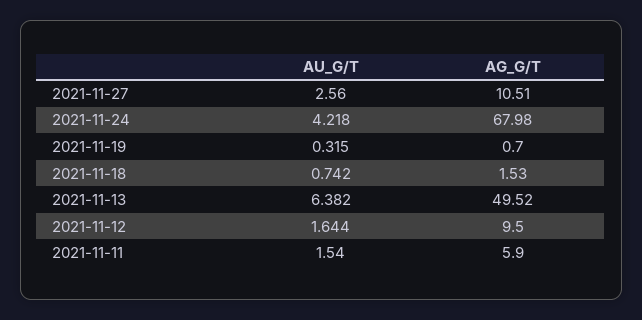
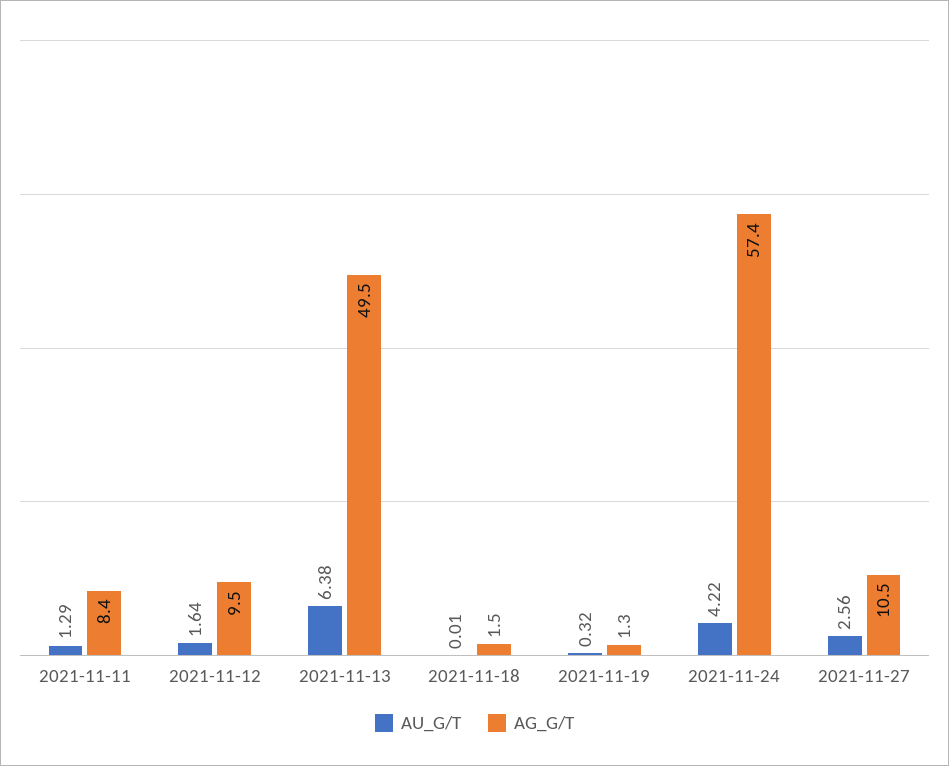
  {
    "AU_G/T": {
      "2021-11-27": 2.56,
      "2021-11-24": 4.218,
      "2021-11-19": 0.315,
-     "2021-11-18": 0.742,
+     "2021-11-18": 0.01,
      "2021-11-13": 6.382,
      "2021-11-12": 1.644,
-     "2021-11-11": 1.54
+     "2021-11-11": 1.29
    },
    "AG_G/T": {
      "2021-11-27": 10.51,
-     "2021-11-24": 67.98,
+     "2021-11-24": 57.4,
-     "2021-11-19": 0.7,
+     "2021-11-19": 1.3,
      "2021-11-18": 1.53,
      "2021-11-13": 49.52,
      "2021-11-12": 9.5,
-     "2021-11-11": 5.9
+     "2021-11-11": 8.4
    }
  }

> _The problem_:
Word for word, retype the material above without its pictures.

> _Output of the task_:
  {
    "AU_G/T": {
      "2021-11-27": 2.56,
      "2021-11-24": 4.218,
      "2021-11-19": 0.315,
-     "2021-11-18": 0.742,
+     "2021-11-18": 0.01,
      "2021-11-13": 6.382,
      "2021-11-12": 1.644,
-     "2021-11-11": 1.54
+     "2021-11-11": 1.29
    },
    "AG_G/T": {
      "2021-11-27": 10.51,
-     "2021-11-24": 67.98,
+     "2021-11-24": 57.4,
-     "2021-11-19": 0.7,
+     "2021-11-19": 1.3,
      "2021-11-18": 1.53,
      "2021-11-13": 49.52,
      "2021-11-12": 9.5,
-     "2021-11-11": 5.9
+     "2021-11-11": 8.4
    }
  }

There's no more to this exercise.